As part of the 1975 army reform the 41st Heavy Field Artillery Regiment was slated to be disbanded and consequently on 1 June 1975 the regiment's III and IV groups were disbanded, followed by the I and II groups on 31 March 1976. The next day the flag and traditions of the 41st Artillery Regiment "Firenze" were assigned to the 5th Artillery Specialists Group "Cordenons" in Cordenons. The group had been formed on 1 June 1956 in Conegliano as the V Army Corps Artillery Specialists Unit. The group was assigned throughout its existence to the V Army Corps and was renamed on 1 January 1958 as V Army Corps Artillery Specialists Group. As part of the 1975 army reform the group moved from Conegliano to Cordenons and was renamed on 1 January 1976 5th Artillery Specialists Group "Cordenons". After the group received the flag and traditions of the 41st Artillery Regiment "Firenze" it was renamed on 16 May 1976 41st Artillery Specialists Group "Cordenons". Finally, on 3 June 1976, the regimental command of the 41st Heavy Field Artillery Regiment was disbanded.

The group consisted of a command, a command and services battery, and three target acquisition batteries. On 12 November 1976 the President of the Italian Republic Giovanni Leone confirmed with decree 846 the assignation of the flag and traditions of the 41st Artillery Regiment "Firenze" to the group.

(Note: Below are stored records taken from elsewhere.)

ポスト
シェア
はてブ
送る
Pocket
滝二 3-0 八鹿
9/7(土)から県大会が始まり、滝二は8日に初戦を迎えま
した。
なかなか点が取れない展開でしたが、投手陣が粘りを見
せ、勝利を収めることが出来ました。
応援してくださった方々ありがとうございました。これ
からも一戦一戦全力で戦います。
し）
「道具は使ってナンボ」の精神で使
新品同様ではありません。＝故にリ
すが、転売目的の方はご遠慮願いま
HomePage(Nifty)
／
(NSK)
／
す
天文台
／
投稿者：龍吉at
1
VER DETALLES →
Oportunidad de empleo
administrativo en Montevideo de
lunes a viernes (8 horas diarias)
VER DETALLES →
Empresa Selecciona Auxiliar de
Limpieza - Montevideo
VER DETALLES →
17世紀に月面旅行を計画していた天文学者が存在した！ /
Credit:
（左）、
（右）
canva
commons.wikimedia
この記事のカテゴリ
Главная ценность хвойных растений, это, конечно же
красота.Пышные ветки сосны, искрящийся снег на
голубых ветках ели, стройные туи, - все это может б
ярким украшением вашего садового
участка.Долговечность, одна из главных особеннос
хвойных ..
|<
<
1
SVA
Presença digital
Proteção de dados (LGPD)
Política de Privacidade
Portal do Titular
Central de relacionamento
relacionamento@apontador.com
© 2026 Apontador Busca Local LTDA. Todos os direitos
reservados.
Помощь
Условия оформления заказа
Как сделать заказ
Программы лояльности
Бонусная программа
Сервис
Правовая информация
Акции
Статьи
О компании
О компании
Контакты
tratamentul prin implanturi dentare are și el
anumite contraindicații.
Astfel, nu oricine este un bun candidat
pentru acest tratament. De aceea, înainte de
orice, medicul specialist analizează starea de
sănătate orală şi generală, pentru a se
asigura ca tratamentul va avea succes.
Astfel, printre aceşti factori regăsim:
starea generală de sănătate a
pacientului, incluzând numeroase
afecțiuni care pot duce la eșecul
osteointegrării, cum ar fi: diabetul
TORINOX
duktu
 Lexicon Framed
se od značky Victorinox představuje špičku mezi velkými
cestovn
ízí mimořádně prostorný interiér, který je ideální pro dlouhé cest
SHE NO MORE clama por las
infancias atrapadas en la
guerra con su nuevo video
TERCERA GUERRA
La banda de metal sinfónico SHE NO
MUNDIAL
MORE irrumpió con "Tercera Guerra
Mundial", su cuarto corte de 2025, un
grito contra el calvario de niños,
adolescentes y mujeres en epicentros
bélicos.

On 1 September 1977 the group was transferred from 5th Army Corps to the 3rd Missile Brigade "Aquileia". On 8 September of the same year the group placed two of its companies in reserve status and formed a Remote-controlled Aircraft Battery and on 28 November of the same year the group moved from Cordenons to Pordenone.

On 30 September 1986 the group left the 3rd Missile Brigade "Aquileia" and the next day the group was assigned to the 5th Army Corps' Artillery Command. In 1987 the group moved from Pordenone to Casarsa della Delizia.

=== Recent times ===
On 1 December 1991 the 41st Artillery Specialists Group "Cordenons" was assigned to the 5th Heavy Field Artillery Regiment. On 31 March 1993 the 5th Heavy Field Artillery Regiment was disbanded and the group became once more an autonomous unit. On 31 July 1993 the group received the Remote-controlled Aircraft Battery of the 13th Target Acquisition Group "Aquileia". In 1996 the group was assigned to the Informations and Electronic Defense Center, which over the years evolved to become the Tactical Intelligence Brigade.

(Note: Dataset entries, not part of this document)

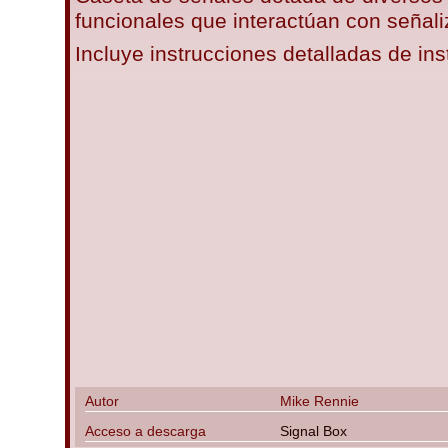
funcionales que interactúan con señal
Incluye instrucciones detalladas de ins
Autor
Mike Rennie
Acceso a descarga
Signal Box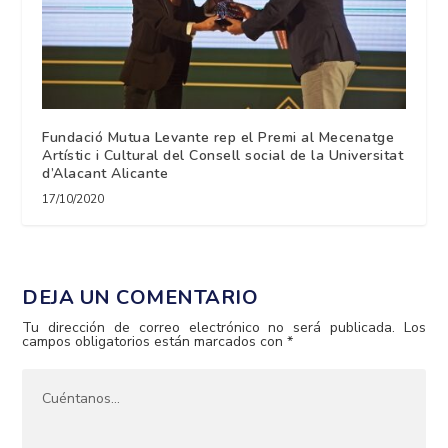
Fundació Mutua Levante rep el Premi al Mecenatge
Artístic i Cultural del Consell social de la Universitat
d’Alacant Alicante
17/10/2020
DEJA UN COMENTARIO
Tu dirección de correo electrónico no será publicada.
Los
campos obligatorios están marcados con
*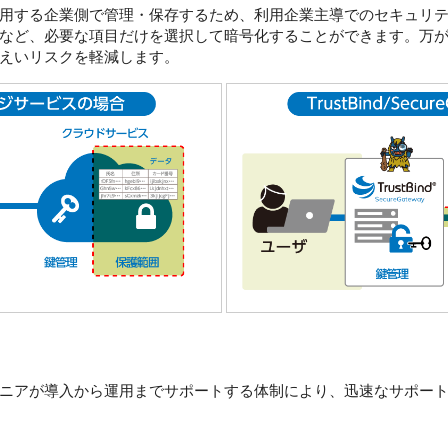
用する企業側で管理・保存するため、利用企業主導でのセキュリ
など、必要な項目だけを選択して暗号化することができます。万
えいリスクを軽減します。
ニアが導入から運用までサポートする体制により、迅速なサポー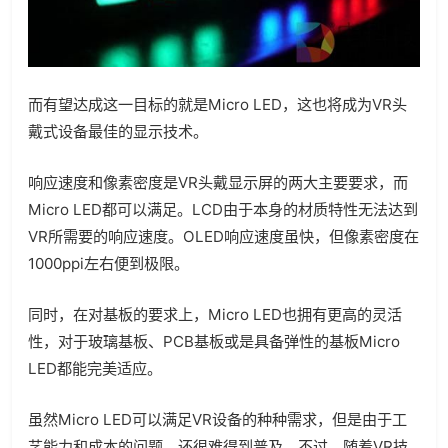
而有望达成这一目标的就是Micro LED，这也将成为VR头
戴式设备最佳的显示技术。
响应速度和像素密度是VR头戴显示屏的两大主要要求，而
Micro LED都可以满足。LCD由于本身的材质特性无法达到
VR所需要的响应速度。OLED响应速度虽快，但像素密度在
1000ppi左右便到极限。
同时，在对基板的要求上，Micro LED也拥有更高的灵活
性，对于玻璃基板、PCB基板或是具备弹性的基板Micro
LED都能完美适应。
虽然Micro LED可以满足VR设备的种种需求，但是由于工
艺能力和成本的问题，还很难得到普及。不过，随着VR技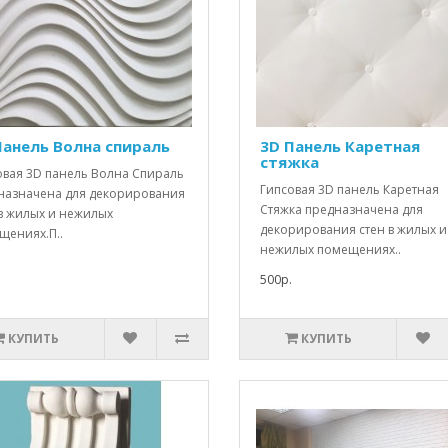
Панель Волна спираль
3D Панель Каретная
стяжка
овая 3D панель Волна Спираль
Гипсовая 3D панель Каретная
назначена для декорирования
Стяжка предназначена для
 в жилых и нежилых
декорирования стен в жилых и
щениях.П..
нежилых помещениях..
500р.
КУПИТЬ
КУПИТЬ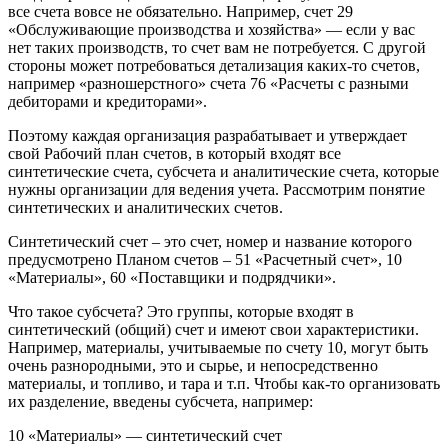
все счета вовсе не обязательно. Например, счет 29
«Обслуживающие производства и хозяйства» — если у вас
нет таких производств, то счет вам не потребуется. С другой
стороны может потребоваться детализация каких-то счетов,
например «разношерстного» счета 76 «Расчеты с разными
дебиторами и кредиторами».
Поэтому каждая организация разрабатывает и утверждает
свой Рабочий план счетов, в который входят все
синтетические счета, субсчета и аналитические счета, которые
нужны организации для ведения учета. Рассмотрим понятие
синтетических и аналитических счетов.
Синтетический счет – это счет, номер и название которого
предусмотрено Планом счетов – 51 «Расчетный счет», 10
«Материалы», 60 «Поставщики и подрядчики».
Что такое субсчета? Это группы, которые входят в
синтетический (общий) счет и имеют свои характеристики.
Например, материалы, учитываемые по счету 10, могут быть
очень разнородными, это и сырье, и непосредственно
материалы, и топливо, и тара и т.п. Чтобы как-то организовать
их разделение, введены субсчета, например:
10 «Материалы» — синтетический счет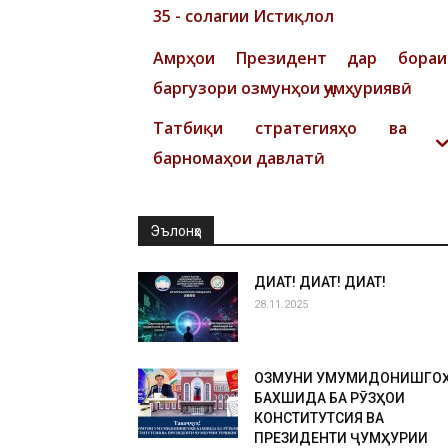
35 - солагии Истиқлол
Амрҳои Президент дар бораи
баргузори озмунҳои ҷумҳуриявӣ
Татбиқи стратегияҳо ва
барномаҳои давлатӣ
Эълонҳо
ДИҚҚАТ! ДИҚҚАТ! ДИҚҚАТ!
28.11.2025
ОЗМУНИ УМУМИДОНИШГО
БАХШИДА БА РӮЗҲОИ
КОНСТИТУТСИЯ ВА
ПРЕЗИДЕНТИ ҶУМҲУРИИ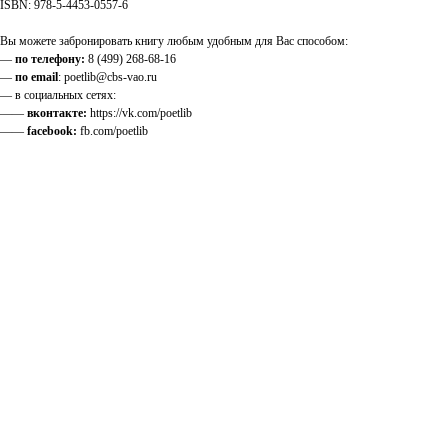
ISBN: 978-5-4453-0557-6
Вы можете забронировать книгу любым удобным для Вас способом:
—
по телефону:
8 (499) 268-68-16
—
по email
: poetlib@cbs-vao.ru
— в социальных сетях:
——
вконтакте:
https://vk.com/poetlib
——
facebook:
fb.com/poetlib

In 1999 the group was reorganized as 41st Surveillance and Target Acquisition Group and equipped with counter-battery radars. On 18 September 2001 the group lost its autonomy and the next day entered the 41st Field Artillery Regiment "Cordenons". Between 2003 and 2007 the regiment moved its batteries from Casarsa della Delizia to Sora. On 1 June 2004, the regiment was renamed 41st IMINT Regiment "Cordenons" and reorganized as a battlefield surveillance unit with multi-sensor batteries.

== Organization ==
As of 2023 the 41st IMINT Regiment "Cordenons" is organized as follows:

- 41st IMINT Regiment "Cordenons", in Sora
  - Command and Logistic Support Battery
  - Group Command
    - 1st Battery
    - 2nd Battery
    - 3rd Battery

The regiment is equipped with RQ-7 Shadow 200, RQ-11B Raven and Bramor C4EYE unmanned aerial vehicles, IA-3 Colibrì unmanned quadcopters, Thales SQUIRE ground surveillance radars.